К этим деятелям были отнесены такие прихотливо соединенные фигуры, как Иван Грозный, Минин и Пожарский, Суворов, Кутузов, Ушаков, Нахимов, Радищев, декабристы, Белинский, Чернышевский и Добролюбов. Особенно партийные критики вступились в защиту царя Ивана. Все описания отрицательных черт грозного правителя, данные Бахрушиным в школьном и вузовском учебниках, партийные идеологи с возмущением цитировали, считая чуть ли не клеветой на этого героя российской истории.
Авторы записки подчеркивали цивилизующую роль России в истории нерусских народов, попавших в ее состав. Эта мысль сопровождалась явным принижением культурного уровня других стран. О казахской государственности, например, говорилось, как о «зачаточной», о китайцах (а казахи могли быть завоеваны не русскими, а китайцами) — как о «варварских племенах Востока». Такой прием призван был оправдать завоевание Казахстана именно Россией.
В общем, совещание историков собралось. В нем приняли участие наряду с учеными аж три секретаря ЦК ВКП(б) с командой идеологических работников меньшего ранга. На совещании (продолжавшемся с огромными — до двух с лишним недель — перерывами) выступили все. Чтение завораживающее; жаль, что за отсутствием места нельзя многого привести.
Мнение партийного руководства было поручено огласить С. Ковалеву, заведующему отделом Управления пропаганды и агитации ЦК. Ковалев имел ученую степень кандидата наук, видимо, поэтому был выдвинут для выступления перед почтенными академиками и директорами институтов именно он.
Ковалев, в частности, сказал:
«Авторы (учебника для исторического и неисторических факультетов) не нашли ничего лучшего, как характеризовать развитие русской культуры в течение всего XVII века словами изменника Родины Котошихина. Известно, что Котошихин, будучи служащим в одном из приказов, продавал государственной важности документы иностранцам, затем бежал за границу и там… написал пасквиль на русское государство и русский народ. Авторы учебника цитируют наиболее отвратительные места этого пасквиля. Вслед за высказываниями Котошихина авторы приводят писания другого изменника родины князя Хворостинина. Непонятным становится, почему эти писания изменников родины Котошихина и Хворостинина отнесены к русской культуре XVII века и зачем привели авторы их высказывания для характеристики развития русского народа»…
Откуда же было знать людям, не изучавшим русской средневековой истории, что при всей неприглядности нравственного облика Котошихина он — автор сочинения, в котором наиболее обстоятельно были описаны московские порядки, что его произведение — это единственное в своем роде свидетельство о жизни правительственных учреждений тогдашней России. Вопрос о ценности исторического источника для кандидата исторических наук Ковалева не вставал. Слова «изменник Родины» в условиях третьего года Великой Отечественной войны звучали грозно и страшно. Преступно было цитировать любое сочинение изменника.

Выдержки из данных
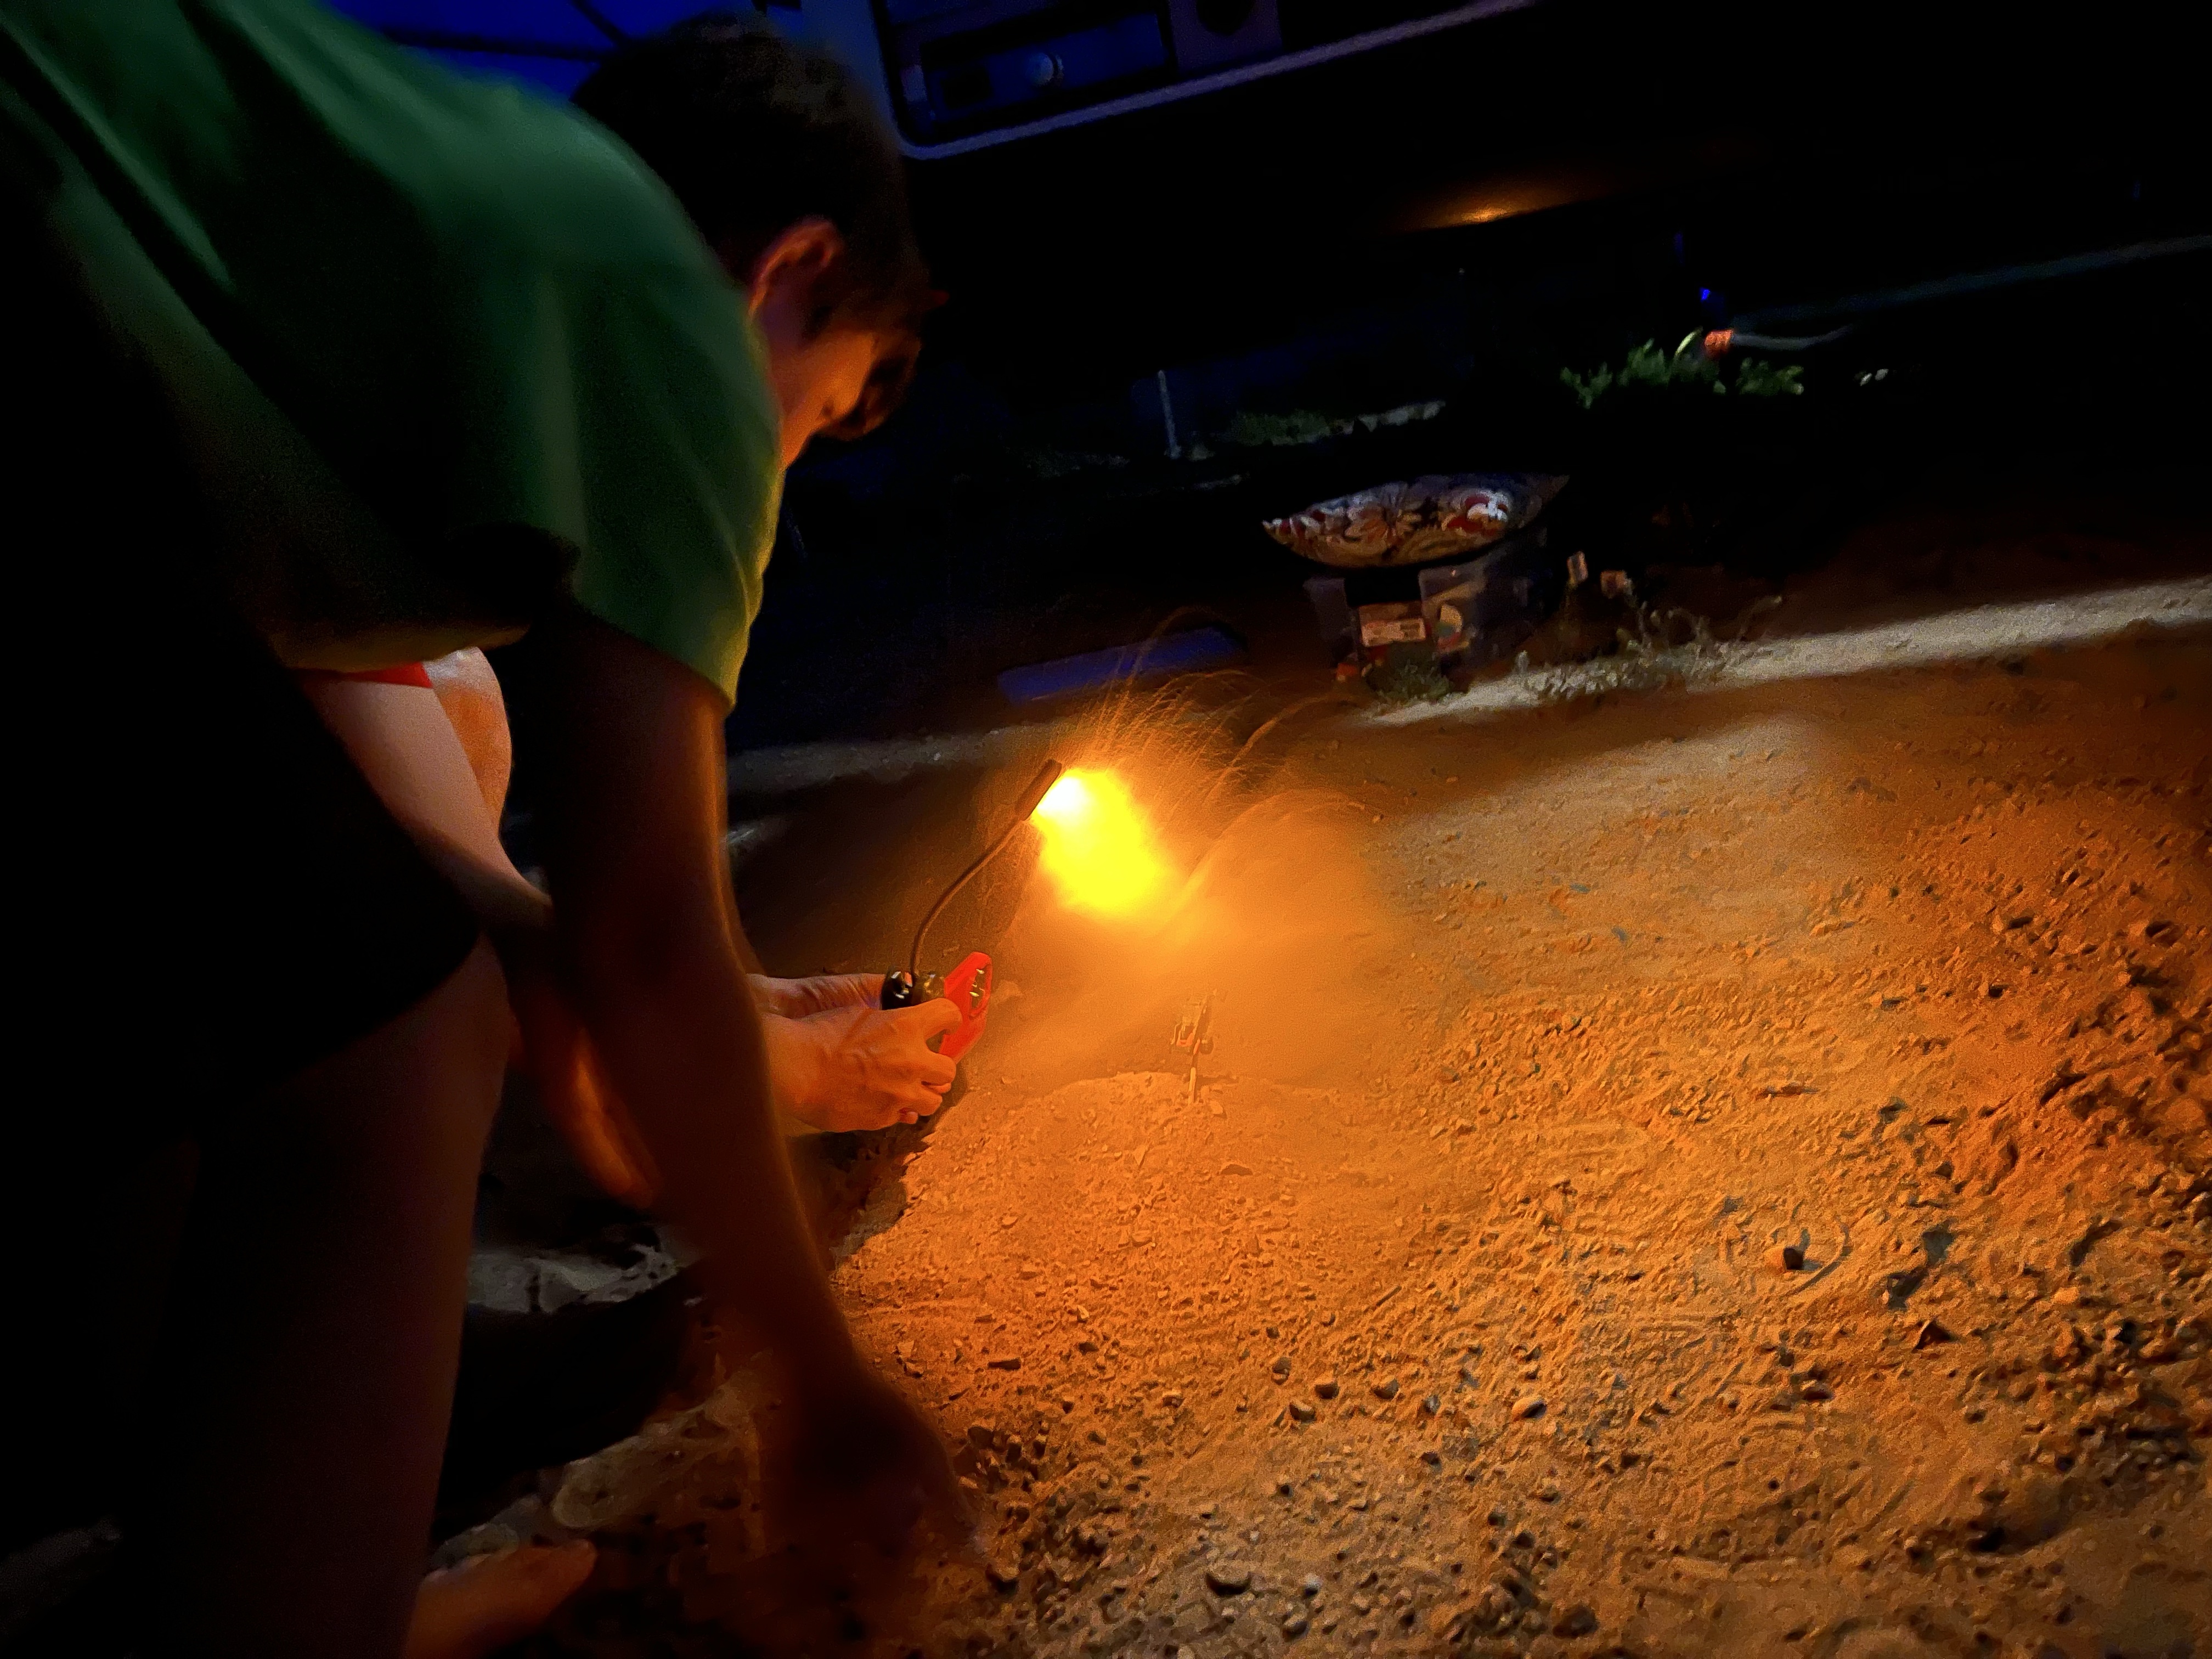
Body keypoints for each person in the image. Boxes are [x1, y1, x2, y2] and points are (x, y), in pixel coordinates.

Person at [1, 5, 963, 1655]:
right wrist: (826, 1382)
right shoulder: (657, 303)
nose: (770, 473)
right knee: (392, 1046)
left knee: (240, 1024)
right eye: (809, 419)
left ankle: (272, 1577)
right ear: (788, 273)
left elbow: (364, 798)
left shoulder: (365, 322)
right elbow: (644, 935)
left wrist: (580, 965)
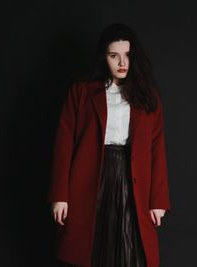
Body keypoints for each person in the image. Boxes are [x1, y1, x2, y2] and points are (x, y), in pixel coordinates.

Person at [48, 23, 171, 267]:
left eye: (127, 55)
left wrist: (158, 200)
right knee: (91, 245)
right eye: (114, 56)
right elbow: (63, 145)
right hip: (91, 177)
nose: (121, 62)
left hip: (132, 179)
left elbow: (157, 149)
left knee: (130, 249)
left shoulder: (148, 97)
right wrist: (60, 195)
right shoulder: (81, 91)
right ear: (104, 57)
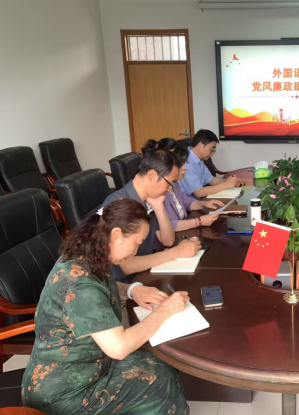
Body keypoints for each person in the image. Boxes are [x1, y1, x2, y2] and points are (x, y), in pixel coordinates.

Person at [22, 198, 190, 415]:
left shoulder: (88, 254)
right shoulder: (80, 284)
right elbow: (118, 348)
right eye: (137, 242)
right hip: (65, 394)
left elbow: (99, 288)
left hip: (89, 366)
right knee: (159, 382)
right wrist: (165, 311)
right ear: (117, 235)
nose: (136, 250)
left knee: (161, 363)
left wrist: (132, 290)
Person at [102, 149, 200, 283]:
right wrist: (176, 252)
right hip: (123, 285)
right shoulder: (119, 204)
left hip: (146, 272)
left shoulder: (150, 199)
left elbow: (168, 241)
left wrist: (159, 207)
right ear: (152, 175)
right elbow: (128, 266)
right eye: (170, 183)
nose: (170, 189)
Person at [165, 143, 225, 231]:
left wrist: (204, 204)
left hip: (185, 227)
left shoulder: (175, 184)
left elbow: (187, 202)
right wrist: (199, 221)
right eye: (180, 164)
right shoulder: (159, 191)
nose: (185, 168)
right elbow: (168, 226)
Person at [179, 129, 243, 199]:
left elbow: (211, 180)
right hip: (188, 204)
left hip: (199, 200)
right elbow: (199, 192)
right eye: (211, 149)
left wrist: (230, 181)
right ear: (200, 145)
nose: (212, 154)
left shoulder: (198, 159)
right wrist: (226, 185)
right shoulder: (187, 162)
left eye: (214, 151)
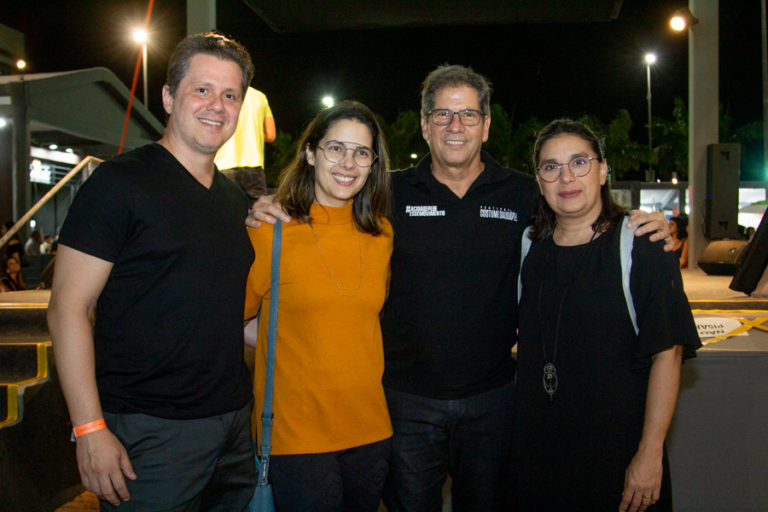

● **О задании**
Кому, согласно тексту о совещании историков, было поручено огласить мнение партийного руководства?

● **Место для ответа**
С. Ковалеву, заведующему отделом Управления пропаганды и агитации ЦК.